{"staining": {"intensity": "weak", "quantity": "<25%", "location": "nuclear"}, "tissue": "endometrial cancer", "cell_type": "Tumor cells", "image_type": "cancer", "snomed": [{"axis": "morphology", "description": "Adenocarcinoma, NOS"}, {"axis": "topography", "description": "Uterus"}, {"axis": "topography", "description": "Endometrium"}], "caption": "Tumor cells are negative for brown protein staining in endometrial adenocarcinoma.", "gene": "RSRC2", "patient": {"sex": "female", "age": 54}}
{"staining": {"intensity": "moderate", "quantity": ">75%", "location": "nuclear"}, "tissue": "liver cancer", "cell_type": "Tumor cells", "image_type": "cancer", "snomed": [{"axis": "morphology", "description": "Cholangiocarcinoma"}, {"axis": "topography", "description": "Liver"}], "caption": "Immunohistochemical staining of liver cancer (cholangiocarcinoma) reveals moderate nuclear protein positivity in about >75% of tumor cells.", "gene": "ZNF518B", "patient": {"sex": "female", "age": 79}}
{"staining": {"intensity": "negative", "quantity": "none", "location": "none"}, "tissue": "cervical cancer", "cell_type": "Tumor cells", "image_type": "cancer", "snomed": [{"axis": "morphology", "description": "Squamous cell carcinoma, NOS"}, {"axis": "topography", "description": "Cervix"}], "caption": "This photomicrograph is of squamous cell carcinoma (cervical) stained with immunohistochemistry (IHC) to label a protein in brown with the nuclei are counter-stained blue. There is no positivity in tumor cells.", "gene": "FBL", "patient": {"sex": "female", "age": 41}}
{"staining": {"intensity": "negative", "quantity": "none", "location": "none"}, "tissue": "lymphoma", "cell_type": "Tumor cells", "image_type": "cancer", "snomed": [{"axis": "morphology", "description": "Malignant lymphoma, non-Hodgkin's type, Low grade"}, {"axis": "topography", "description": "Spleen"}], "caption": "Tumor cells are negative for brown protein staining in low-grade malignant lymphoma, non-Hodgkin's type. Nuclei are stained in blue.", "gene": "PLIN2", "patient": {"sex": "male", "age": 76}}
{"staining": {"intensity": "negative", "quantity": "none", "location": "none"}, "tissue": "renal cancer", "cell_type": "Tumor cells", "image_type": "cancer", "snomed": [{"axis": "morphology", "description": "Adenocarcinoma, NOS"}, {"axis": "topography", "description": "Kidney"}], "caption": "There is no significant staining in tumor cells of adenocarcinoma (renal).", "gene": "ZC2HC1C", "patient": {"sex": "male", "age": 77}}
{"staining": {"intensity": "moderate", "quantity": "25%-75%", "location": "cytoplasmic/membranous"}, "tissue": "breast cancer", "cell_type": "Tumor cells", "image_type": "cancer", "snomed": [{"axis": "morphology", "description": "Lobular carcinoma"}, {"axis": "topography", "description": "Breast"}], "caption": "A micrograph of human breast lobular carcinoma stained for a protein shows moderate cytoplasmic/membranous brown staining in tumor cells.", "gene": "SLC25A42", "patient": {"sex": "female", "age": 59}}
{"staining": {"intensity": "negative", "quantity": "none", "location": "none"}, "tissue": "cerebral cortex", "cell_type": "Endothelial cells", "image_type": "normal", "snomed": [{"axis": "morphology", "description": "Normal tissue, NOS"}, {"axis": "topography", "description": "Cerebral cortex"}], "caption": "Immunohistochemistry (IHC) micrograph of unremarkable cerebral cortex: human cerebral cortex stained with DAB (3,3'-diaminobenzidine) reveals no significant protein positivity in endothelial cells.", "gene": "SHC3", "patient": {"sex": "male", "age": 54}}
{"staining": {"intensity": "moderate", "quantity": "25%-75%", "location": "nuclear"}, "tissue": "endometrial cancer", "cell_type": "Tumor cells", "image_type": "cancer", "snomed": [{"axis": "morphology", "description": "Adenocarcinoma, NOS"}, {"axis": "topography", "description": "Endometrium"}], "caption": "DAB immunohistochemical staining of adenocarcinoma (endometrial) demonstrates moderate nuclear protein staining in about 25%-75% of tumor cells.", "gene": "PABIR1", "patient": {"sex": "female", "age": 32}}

| EXERCISE DETAILS |
Repeat each line above exactly as it stands.

| THE ANSWER |
{"staining": {"intensity": "weak", "quantity": "<25%", "location": "nuclear"}, "tissue": "endometrial cancer", "cell_type": "Tumor cells", "image_type": "cancer", "snomed": [{"axis": "morphology", "description": "Adenocarcinoma, NOS"}, {"axis": "topography", "description": "Uterus"}, {"axis": "topography", "description": "Endometrium"}], "caption": "Tumor cells are negative for brown protein staining in endometrial adenocarcinoma.", "gene": "RSRC2", "patient": {"sex": "female", "age": 54}}
{"staining": {"intensity": "moderate", "quantity": ">75%", "location": "nuclear"}, "tissue": "liver cancer", "cell_type": "Tumor cells", "image_type": "cancer", "snomed": [{"axis": "morphology", "description": "Cholangiocarcinoma"}, {"axis": "topography", "description": "Liver"}], "caption": "Immunohistochemical staining of liver cancer (cholangiocarcinoma) reveals moderate nuclear protein positivity in about >75% of tumor cells.", "gene": "ZNF518B", "patient": {"sex": "female", "age": 79}}
{"staining": {"intensity": "negative", "quantity": "none", "location": "none"}, "tissue": "cervical cancer", "cell_type": "Tumor cells", "image_type": "cancer", "snomed": [{"axis": "morphology", "description": "Squamous cell carcinoma, NOS"}, {"axis": "topography", "description": "Cervix"}], "caption": "This photomicrograph is of squamous cell carcinoma (cervical) stained with immunohistochemistry (IHC) to label a protein in brown with the nuclei are counter-stained blue. There is no positivity in tumor cells.", "gene": "FBL", "patient": {"sex": "female", "age": 41}}
{"staining": {"intensity": "negative", "quantity": "none", "location": "none"}, "tissue": "lymphoma", "cell_type": "Tumor cells", "image_type": "cancer", "snomed": [{"axis": "morphology", "description": "Malignant lymphoma, non-Hodgkin's type, Low grade"}, {"axis": "topography", "description": "Spleen"}], "caption": "Tumor cells are negative for brown protein staining in low-grade malignant lymphoma, non-Hodgkin's type. Nuclei are stained in blue.", "gene": "PLIN2", "patient": {"sex": "male", "age": 76}}
{"staining": {"intensity": "negative", "quantity": "none", "location": "none"}, "tissue": "renal cancer", "cell_type": "Tumor cells", "image_type": "cancer", "snomed": [{"axis": "morphology", "description": "Adenocarcinoma, NOS"}, {"axis": "topography", "description": "Kidney"}], "caption": "There is no significant staining in tumor cells of adenocarcinoma (renal).", "gene": "ZC2HC1C", "patient": {"sex": "male", "age": 77}}
{"staining": {"intensity": "moderate", "quantity": "25%-75%", "location": "cytoplasmic/membranous"}, "tissue": "breast cancer", "cell_type": "Tumor cells", "image_type": "cancer", "snomed": [{"axis": "morphology", "description": "Lobular carcinoma"}, {"axis": "topography", "description": "Breast"}], "caption": "A micrograph of human breast lobular carcinoma stained for a protein shows moderate cytoplasmic/membranous brown staining in tumor cells.", "gene": "SLC25A42", "patient": {"sex": "female", "age": 59}}
{"staining": {"intensity": "negative", "quantity": "none", "location": "none"}, "tissue": "cerebral cortex", "cell_type": "Endothelial cells", "image_type": "normal", "snomed": [{"axis": "morphology", "description": "Normal tissue, NOS"}, {"axis": "topography", "description": "Cerebral cortex"}], "caption": "Immunohistochemistry (IHC) micrograph of unremarkable cerebral cortex: human cerebral cortex stained with DAB (3,3'-diaminobenzidine) reveals no significant protein positivity in endothelial cells.", "gene": "SHC3", "patient": {"sex": "male", "age": 54}}
{"staining": {"intensity": "moderate", "quantity": "25%-75%", "location": "nuclear"}, "tissue": "endometrial cancer", "cell_type": "Tumor cells", "image_type": "cancer", "snomed": [{"axis": "morphology", "description": "Adenocarcinoma, NOS"}, {"axis": "topography", "description": "Endometrium"}], "caption": "DAB immunohistochemical staining of adenocarcinoma (endometrial) demonstrates moderate nuclear protein staining in about 25%-75% of tumor cells.", "gene": "PABIR1", "patient": {"sex": "female", "age": 32}}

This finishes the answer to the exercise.